# Boromir's Horn inspired by Roland?



## Aldarion (Aug 4, 2021)

I just watched this:





And it occured to me that Roland's horn is similar to Boromir's horn. Roland blew his horn too late, and the sound "echoed through the mountains and seas", which is similar to how Boromir's horn could be heard throughout Gondor.


----------



## 1stvermont (Aug 4, 2021)

Aldarion said:


> I just watched this:
> 
> 
> 
> ...



and its the king [aragorn] who comes and finds him. He dies while fighting a vastly numerical superior foe.



Aldarion said:


> I just watched this:
> 
> 
> 
> ...



Just wondering, where is it said Boromir's horn was heard throughout gondor?


----------



## Aldarion (Aug 4, 2021)

1stvermont said:


> Just wondering, where is it said Boromir's horn was heard throughout gondor?


It was mentioned twice. First in TTT when Faramir talks to Frodo:


> ‘You remember well, and as one who has in truth seen him,’ said Faramir.
> ‘Then maybe you can see it in your mind’s eye: a great horn of the wild ox of the
> East, bound with silver, and written with ancient characters. That horn the eldest
> son of our house has borne for many generations; and it is said that if it be blown
> ...


And then afterwards, in RotK when Denethor talks to Pippin:


> ‘That is the horn that Boromir always wore!’ cried Pippin.
> ‘Verily,’ said Denethor. ‘And in my turn I bore it, and so did each eldest son of
> our house, far back into the vanished years before the failing of the kings, since
> Vorondil father of Mardil hunted the wild kine of Araw in the far fields of Rhûn.
> ...


----------



## Squint-eyed Southerner (Aug 4, 2021)

I haven't read Roland in decades, so I'll have to find my copy for a reread.

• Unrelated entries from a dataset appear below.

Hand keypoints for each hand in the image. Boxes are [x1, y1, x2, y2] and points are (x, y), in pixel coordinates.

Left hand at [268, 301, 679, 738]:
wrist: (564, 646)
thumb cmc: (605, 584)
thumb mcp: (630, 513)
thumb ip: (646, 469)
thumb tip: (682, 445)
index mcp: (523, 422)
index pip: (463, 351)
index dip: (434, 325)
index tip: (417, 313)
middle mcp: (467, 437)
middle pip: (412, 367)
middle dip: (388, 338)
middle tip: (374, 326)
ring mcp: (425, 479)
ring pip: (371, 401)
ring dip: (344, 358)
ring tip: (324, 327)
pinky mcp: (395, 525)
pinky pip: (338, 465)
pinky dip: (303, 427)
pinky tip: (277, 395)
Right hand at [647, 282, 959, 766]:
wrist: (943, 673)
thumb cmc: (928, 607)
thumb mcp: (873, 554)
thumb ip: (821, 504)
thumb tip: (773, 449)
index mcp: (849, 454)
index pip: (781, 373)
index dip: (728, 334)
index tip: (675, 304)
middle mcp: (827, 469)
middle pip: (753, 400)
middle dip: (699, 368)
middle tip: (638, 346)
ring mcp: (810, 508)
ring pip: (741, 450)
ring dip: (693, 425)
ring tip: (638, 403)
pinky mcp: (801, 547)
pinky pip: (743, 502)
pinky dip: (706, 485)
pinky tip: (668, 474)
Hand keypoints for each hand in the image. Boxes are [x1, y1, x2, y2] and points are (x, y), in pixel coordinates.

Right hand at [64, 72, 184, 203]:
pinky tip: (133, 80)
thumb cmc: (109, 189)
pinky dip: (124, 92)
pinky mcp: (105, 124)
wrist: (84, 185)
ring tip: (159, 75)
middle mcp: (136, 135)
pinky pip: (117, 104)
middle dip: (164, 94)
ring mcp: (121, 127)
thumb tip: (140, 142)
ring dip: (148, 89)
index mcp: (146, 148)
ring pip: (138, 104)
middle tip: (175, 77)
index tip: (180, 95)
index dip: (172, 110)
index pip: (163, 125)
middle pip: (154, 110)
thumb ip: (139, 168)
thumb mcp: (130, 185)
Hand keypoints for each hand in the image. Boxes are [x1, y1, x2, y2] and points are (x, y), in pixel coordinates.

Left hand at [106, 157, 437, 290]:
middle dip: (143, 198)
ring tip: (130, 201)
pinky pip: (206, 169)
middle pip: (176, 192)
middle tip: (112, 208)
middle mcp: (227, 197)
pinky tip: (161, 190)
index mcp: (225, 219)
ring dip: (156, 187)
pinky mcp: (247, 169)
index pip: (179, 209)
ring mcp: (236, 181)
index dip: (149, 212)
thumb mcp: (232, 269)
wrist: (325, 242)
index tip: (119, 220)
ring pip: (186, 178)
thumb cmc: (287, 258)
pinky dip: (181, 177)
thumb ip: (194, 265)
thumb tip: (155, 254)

But I can't imagine it having no influence at all -- Tolkien would surely be very familiar with it. The fact that the horn was called "Oliphant" is at least suggestive. 😀

Of course, Boromir's horn -- and others -- have functions, in the fictional structure, and in the structure of the imagery. I said a bit about that here, if you want to take a look:









The "Rule of Threes" As a Structural Principle in Tolkien


I'd noticed the occurrence of groups of threes in a casual way, over the years, but a couple of things caused me to take a closer look. One was Douglas Anderson's note on Bilbo's "third time pays for all" in The Annotated Hobbit, where he says it is a Medieval proverb, and gives a quote from a...




www.thetolkienforum.com


----------



## Aldarion (Aug 4, 2021)

Squint-eyed Southerner said:


> I haven't read Roland in decades, so I'll have to find my copy for a reread. But I can't imagine it having no influence at all -- Tolkien would surely be very familiar with it. The fact that the horn was called "Oliphant" is at least suggestive. 😀
> 
> Of course, Boromir's horn -- and others -- have functions, in the fictional structure, and in the structure of the imagery. I said a bit about that here, if you want to take a look:
> 
> ...


Excellent read, thank you!


----------